( Source inconnue de l'image: désolé ! )
Douze semaines de grève, menée par des étudiants magnifiques, mais profondément divisés, et dont le mouvement de contestation, pour spectaculaire qu'il ait été, s'épuisait, de toute évidence, fatigué par son propre effort, trop long sans rien gagner, ruiné devant l'opinion publique par quelques militants extrémistes qui ont ravagé le rapport de force à coups de briques, de pierres, de boules de billard, de bâtons, de masques, de provocation policière et de folie.
Douze semaines de grève pour aboutir à une entente dont seuls, seuls l'État et le Parti libéral du Québec, sortent gagnants.
C'en est fait, à tout jamais, des droits de scolarité à bon compte, qui ont permis le formidable rattrapage scolaire que le Québec a accompli depuis plus de 40 ans. C'en est fait, en tout cas le risque est gros, de la mixité sociale en milieu scolaire, particulièrement universitaire. Les droits de scolarité font un bond spectaculaire, dès la session d'automne 2012. On ne reviendra jamais en arrière. Même le Parti québécois, dans l'hypothèse peu probable de sa victoire majoritaire aux prochaines élections générales, ne pourra annuler la hausse de ces droits, puisque le mouvement étudiant vient de les accepter, comme d'une réalité désormais permanente, irréversible, du financement des universités québécoises.

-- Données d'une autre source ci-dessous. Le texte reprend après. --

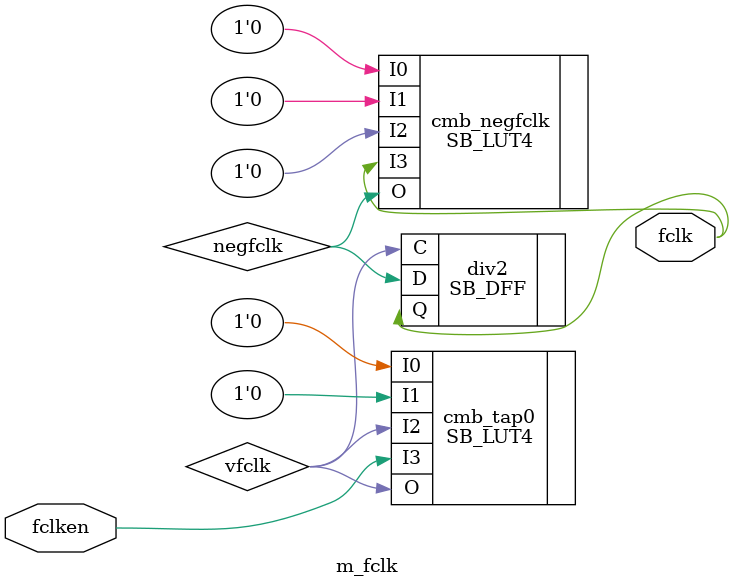
<source format=v>
/* -----------------------------------------------------------------------------
 * Part of midgetv
 * 2019. Copyright B. Nossum.
 * For licence, see LICENCE
 * -----------------------------------------------------------------------------
 */

/* FM modulation. Lots of noise. For ice40hx only. 
 *
 * The phase accumulator is a CLA variant. Each clock cycle the phase
 * accumulator holds a 13 bit number, but the exact representation 
 * depends on intermediate carry bits. The real msb *could* be found 
 * after pipelining, but the error is negligible compared with other 
 * errors in this code.
 * 
 * ( (309000000+75000)/309000000 - 1)*2^13 ~= 1.5, so we need 
 * a 13 bit accumulator to represent sidebands in a correct way.
 */
module m_fm_xmit
  (
   input        CLK_I, //        System clock
   input [14:0] DAT_I, //        Data from core, see below.
   input        STB_I, //        Module is accessed
   input        WE_I, //         Write cycle
   output       ACK_O, //        Acknowledge after write
   output [0:0] DAT_O, //        Can readback antennae (to examine timing)
   output       antennae //      FM output to antennae
   );
   reg [14:0]   sysreg;
   wire         antennaebuf;
   reg          meta_DAT_O;
   reg [0:0]    rDAT_O;
   wire         fclk;
   
   /* We may write to this module
    */
   always @(posedge CLK_I )
     if ( STB_I & WE_I )
       sysreg <= DAT_I;
   assign ACK_O = STB_I;
   
   /* SYSREG
    * 11111
    * 432109876543210
    * ||+++++++++++++ addend[12:0]  What to add in phase accumulator
    * |+------------- fclken        Enable fast clock
    * +-------------- en            Enable output
    */

   reg [12:0]   acc;
   reg [0:0]    cy;
   always @(posedge fclk) begin
      {cy[0],acc[ 6:0]} <= acc[ 6:0] + sysreg[ 6:0];
      acc[12:7]         <= acc[12:7] + sysreg[12:7] + cy[0];
   end

   // I tried to get this module to work for the iCE40UP parts. But:
   // Even with the following construction I could not get higher than 208 MHz with standard
   // placement. With highest effort: 228 MHz. It is perhaps possible
   // to reach 312 MHz with high placement, but I doubt it.
   //
   //    ** Hence I abandon.  **
   //   reg [12:0]   acc;
   //   reg [12:0]   cy;
   //   wire [12:0]  cmbacc,cmbcy;
   //   
   //   assign cmbcy[0] = 0;
   //   assign cmbcy[12:1]  = (acc[11:0]&cy[11:0]) | (sysreg[11:0]&cy[11:0]) | (acc[11:0]&sysreg[11:0]);
   //   assign cmbacc[11:0] = cy[11:0] ^ acc[11:0] ^ sysreg[11:0];
   //   assign cmbacc[12]   = cy[12]   ^ acc[12]   ^ sysreg[12];
   //   always @(posedge fclk) begin
   //      acc <= cmbacc;
   //      cy  <= cmbcy;
   //   end
   
   wire         antennaebufcmb;
   SB_LUT4 #(.LUT_INIT(16'h8888)) i_antennaebuf(.O(antennaebufcmb),.I3(1'b0),.I2(1'b0),.I1(acc[12]),.I0(sysreg[14]));
   SB_DFF r_antennaebuf( .Q(antennaebuf), .C(fclk), .D(antennaebufcmb));
   
   always @(posedge CLK_I ) begin
      meta_DAT_O <= antennaebuf;
      rDAT_O[0]  <= meta_DAT_O;
   end
   assign DAT_O[0] = rDAT_O[0];
   
   m_fclk i_fclk( .fclken(sysreg[13]), .fclk(fclk));
   
   assign antennae = antennaebuf;
endmodule

/*                     +--------------+
 *                     |         ___  |
 *                     +--|>o--|D Q|--+-- fclk
 * +--|>o--+-- vfclk ---------->C  |
 * |       |                   |___|
 * +-------+
 */
module m_fclk
  (
   input  fclken,
   output fclk
   );
   wire   vfclk,negfclk;
   SB_LUT4 #(.LUT_INIT(16'h0f00)) cmb_tap0(.O(vfclk),.I3(fclken),.I2(vfclk ),.I1(1'b0),.I0(1'b0));
   SB_LUT4 #(.LUT_INIT(16'h00ff)) cmb_negfclk(.O(negfclk),.I3(fclk),.I2(1'b0),.I1(1'b0),.I0(1'b0));
   SB_DFF div2( .Q(fclk), .C(vfclk), .D(negfclk));
endmodule

</source>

Acceptation en échange de quoi, au juste ? D'une sorte de moratoire sans le nom ( ce qui enlève tout crédit à la proposition péquiste de « moratoire », et il n’y a pas à dire là-dessus, les négociateurs gouvernementaux l'ont eue, l'affaire ! ), pour une session seulement, de ce qu'on appelle les droits afférents — les droits à payer pour les équipements sportifs, les photocopieuses et le papier à imprimerie, ce genre de truc, — droits que les étudiants n'ont la garantie de leur suspension que pour une session seulement, qu'une seule session, la prochaine. Par après ? On verra, on verra sur ce qu'on peut économiser des dépenses somptuaires des universités. Qui peut croire qu'il y a là quoi que ce soit d'une résolution au conflit, qui était éminemment moral, parce qu'il portait sur le principe fondamental de la démocratie scolaire ? Tout le monde sait parfaitement, en milieu collégial, que les droits afférents sont depuis toujours un moyen détourné pour augmenter les droits de scolarité, sans qu'il semble qu'on remette en question le principe de la gratuité scolaire.

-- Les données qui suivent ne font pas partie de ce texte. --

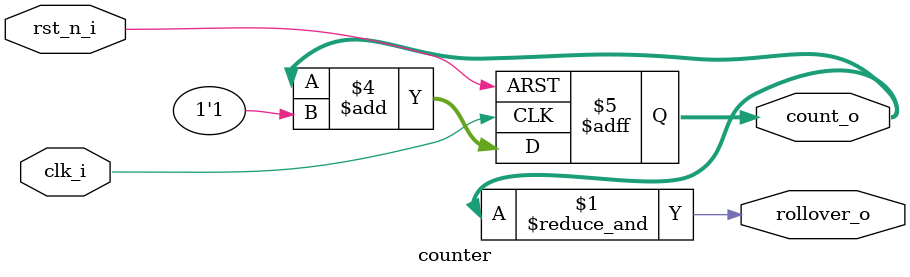
<source format=sv>

module counter(
  input  logic       clk_i     ,
  input  logic       rst_n_i   ,
  output logic [3:0] count_o   ,
  output logic       rollover_o
);

  assign rollover_o = &count_o;

  // Active low asynchronous reset
  always_ff@(posedge clk_i, negedge rst_n_i)begin
    if(!rst_n_i)begin
      count_o <= 4'h0;
    end else begin
      count_o <= count_o + 1'b1;
    end
  end

endmodule

</source>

Alors, alors, comment expliquer que les combattants magnifiques aient accepté une pareille entente, qui consolide la hausse des droits de scolarité sur 7 ans, plutôt que 5, même compensée par un régime de prêts et bourses légèrement plus généreux, régime qui sera vite piégé par un relèvement, d'ici deux ans, trois ans, des droits afférents ?

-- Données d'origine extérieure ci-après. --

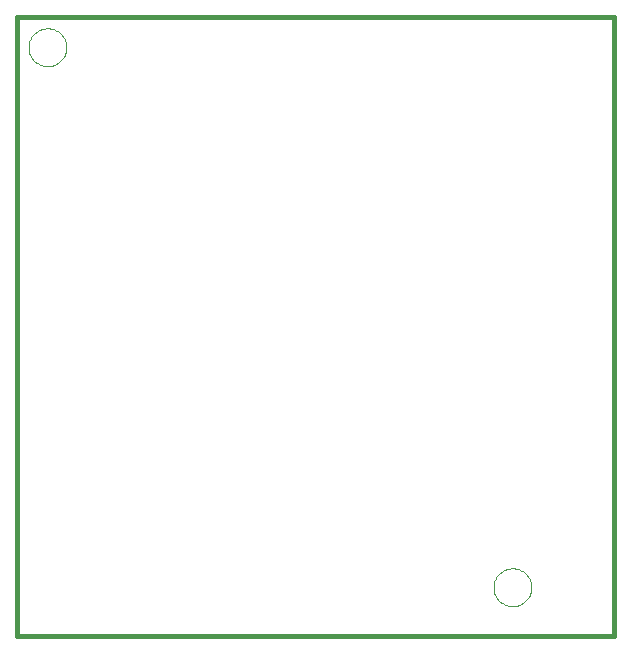
<source format=gbo>
G75*
G70*
%OFA0B0*%
%FSLAX24Y24*%
%IPPOS*%
%LPD*%
%AMOC8*
5,1,8,0,0,1.08239X$1,22.5*
%
%ADD10C,0.0160*%
%ADD11C,0.0000*%
D10*
X000970Y000595D02*
X000970Y021216D01*
X020840Y021216D01*
X020840Y000595D01*
X000970Y000595D01*
D11*
X016840Y002220D02*
X016842Y002270D01*
X016848Y002320D01*
X016858Y002369D01*
X016872Y002417D01*
X016889Y002464D01*
X016910Y002509D01*
X016935Y002553D01*
X016963Y002594D01*
X016995Y002633D01*
X017029Y002670D01*
X017066Y002704D01*
X017106Y002734D01*
X017148Y002761D01*
X017192Y002785D01*
X017238Y002806D01*
X017285Y002822D01*
X017333Y002835D01*
X017383Y002844D01*
X017432Y002849D01*
X017483Y002850D01*
X017533Y002847D01*
X017582Y002840D01*
X017631Y002829D01*
X017679Y002814D01*
X017725Y002796D01*
X017770Y002774D01*
X017813Y002748D01*
X017854Y002719D01*
X017893Y002687D01*
X017929Y002652D01*
X017961Y002614D01*
X017991Y002574D01*
X018018Y002531D01*
X018041Y002487D01*
X018060Y002441D01*
X018076Y002393D01*
X018088Y002344D01*
X018096Y002295D01*
X018100Y002245D01*
X018100Y002195D01*
X018096Y002145D01*
X018088Y002096D01*
X018076Y002047D01*
X018060Y001999D01*
X018041Y001953D01*
X018018Y001909D01*
X017991Y001866D01*
X017961Y001826D01*
X017929Y001788D01*
X017893Y001753D01*
X017854Y001721D01*
X017813Y001692D01*
X017770Y001666D01*
X017725Y001644D01*
X017679Y001626D01*
X017631Y001611D01*
X017582Y001600D01*
X017533Y001593D01*
X017483Y001590D01*
X017432Y001591D01*
X017383Y001596D01*
X017333Y001605D01*
X017285Y001618D01*
X017238Y001634D01*
X017192Y001655D01*
X017148Y001679D01*
X017106Y001706D01*
X017066Y001736D01*
X017029Y001770D01*
X016995Y001807D01*
X016963Y001846D01*
X016935Y001887D01*
X016910Y001931D01*
X016889Y001976D01*
X016872Y002023D01*
X016858Y002071D01*
X016848Y002120D01*
X016842Y002170D01*
X016840Y002220D01*
X001340Y020220D02*
X001342Y020270D01*
X001348Y020320D01*
X001358Y020369D01*
X001372Y020417D01*
X001389Y020464D01*
X001410Y020509D01*
X001435Y020553D01*
X001463Y020594D01*
X001495Y020633D01*
X001529Y020670D01*
X001566Y020704D01*
X001606Y020734D01*
X001648Y020761D01*
X001692Y020785D01*
X001738Y020806D01*
X001785Y020822D01*
X001833Y020835D01*
X001883Y020844D01*
X001932Y020849D01*
X001983Y020850D01*
X002033Y020847D01*
X002082Y020840D01*
X002131Y020829D01*
X002179Y020814D01*
X002225Y020796D01*
X002270Y020774D01*
X002313Y020748D01*
X002354Y020719D01*
X002393Y020687D01*
X002429Y020652D01*
X002461Y020614D01*
X002491Y020574D01*
X002518Y020531D01*
X002541Y020487D01*
X002560Y020441D01*
X002576Y020393D01*
X002588Y020344D01*
X002596Y020295D01*
X002600Y020245D01*
X002600Y020195D01*
X002596Y020145D01*
X002588Y020096D01*
X002576Y020047D01*
X002560Y019999D01*
X002541Y019953D01*
X002518Y019909D01*
X002491Y019866D01*
X002461Y019826D01*
X002429Y019788D01*
X002393Y019753D01*
X002354Y019721D01*
X002313Y019692D01*
X002270Y019666D01*
X002225Y019644D01*
X002179Y019626D01*
X002131Y019611D01*
X002082Y019600D01*
X002033Y019593D01*
X001983Y019590D01*
X001932Y019591D01*
X001883Y019596D01*
X001833Y019605D01*
X001785Y019618D01*
X001738Y019634D01*
X001692Y019655D01*
X001648Y019679D01*
X001606Y019706D01*
X001566Y019736D01*
X001529Y019770D01*
X001495Y019807D01*
X001463Y019846D01*
X001435Y019887D01*
X001410Y019931D01*
X001389Y019976D01*
X001372Y020023D01*
X001358Y020071D01*
X001348Y020120D01*
X001342Y020170D01*
X001340Y020220D01*
M02*

</source>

Parce que ces jeunes hommes, cette jeune femme, n'avaient plus le choix. Parce que le conflit s'éternisait, devant une opinion publique largement indifférente, quand elle ne devenait pas franchement hostile. Parce que le gouvernement a été le plus tenace, le plus manipulateur, et le plus fort, lui qui n'avait pas, soir après soir, à marcher dans les rues sous la menace d'une intervention policière. Parce que sous la pression, inouïe, de toute la société civile, les leaders étudiants ont cédé. Qu'aurait-on fait à leur place ? Nous sommes en économie néo-libérale. Nous sommes en période préélectorale. Nous sommes loin, archi loin, de toute révolution.
Ce qui restera, c'est le souvenir d'une crise sociale majeure. Ce qui restera, c'est le souvenir d'une jeunesse extraordinairement brillante, d'une élévation morale exemplaire. Mais ce qui restera, aussi, ce sont des droits de scolarité universitaires désormais très élevés, privilégiant une élite, qui déjà bénéficie d'un réseau privé d'enseignement que le bon peuple subventionne à hauteur de 80 %. ( Le réseau de la santé attend son tour ! Beaux revenus, belles cliniques, pour le beau monde ! )
La grève est tragiquement perdue. Mais je ne crois pas, honnêtement, qu'il aurait pu en être autrement. Sauf la violence, la casse, les blessés, les consciences meurtries, les jeux étaient faits d'avance, tout comme ça l'était fait, pour les Indiens, à qui on promettait naguère leurs droits pour aussi longtemps que couleraient les rivières.